Remix.run Logo
simonw 2 hours ago

Here are my notes and pelican benchmark, including a new, harder benchmark because the old one was getting too easy: https://simonwillison.net/2025/Nov/18/gemini-3/

mtrovo an hour ago | parent | next [-]

It's interesting that you mentioned on a recent post that saturation on the pelican benchmark isn't a problem because it's easy to test for generalization. But now looking at your updated benchmark results, I'm not sure I agree. Have the main labs been climbing the Pelican on a bike hill in secret this whole time?

skylurk an hour ago | parent | prev | next [-]

They've been training for months to draw that pelican, just for you to move the goalposts.

Thrymr 39 minutes ago | parent | prev | next [-]

Considering how many other "pelican riding a bicycle" comments there are in this thread, it would be surprising if this was not already incorporated in the training data. If not now, soon.

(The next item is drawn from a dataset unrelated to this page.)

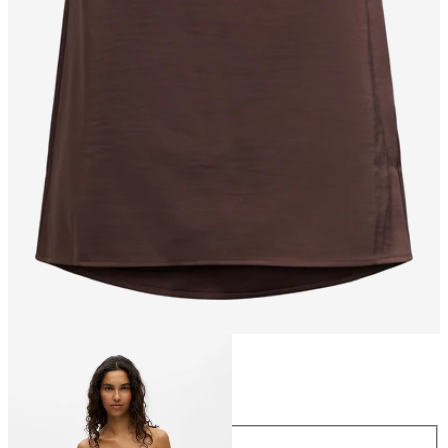
Size
Size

libraryofbabel an hour ago | parent | prev [-]

I was interested (and slightly disappointed) to read that the knowledge cutoff for Gemini 3 is the same as for Gemini 2.5: January 2025. I wonder why they didn't train it on more recent data.

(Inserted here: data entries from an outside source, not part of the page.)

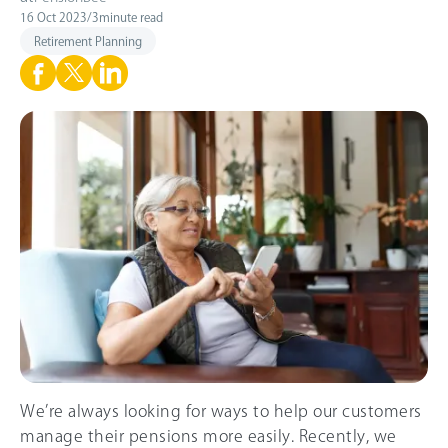
16 Oct 2023
/
3
minute read
Retirement Planning
We’re always looking for ways to help our customers
manage their pensions more easily. Recently, we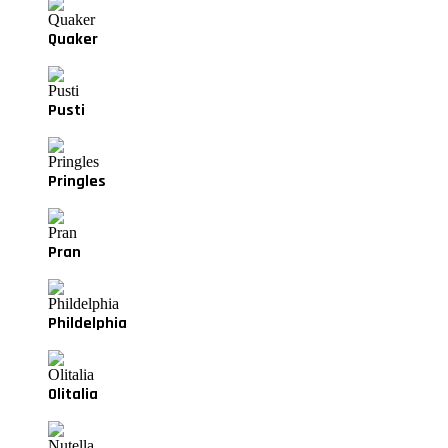
Quaker
Pusti
Pringles
Pran
Phildelphia
Olitalia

Is it possible they use the same base pre-trained model and just fine-tuned and RL-ed it better (which, of course, is where all the secret sauce training magic is these days anyhow)? That would be odd, especially for a major version bump, but it's sort of what having the same training cutoff points to?

simonw an hour ago | parent [-]

The model card says: https://storage.googleapis.com/deepmind-media/Model-Cards/Ge...

> This model is not a modification or a fine-tune of a prior model.

I'm curious why they decided not to update the training data cutoff date too.

stocksinsmocks 36 minutes ago | parent [-]

Maybe that date is a rule of thumb for when AI generated content became so widespread that it is likely to have contaminated future data. Given that people have spoofed authentic Reddit users with Markov chains, it probably doesn’t go back nearly far enough.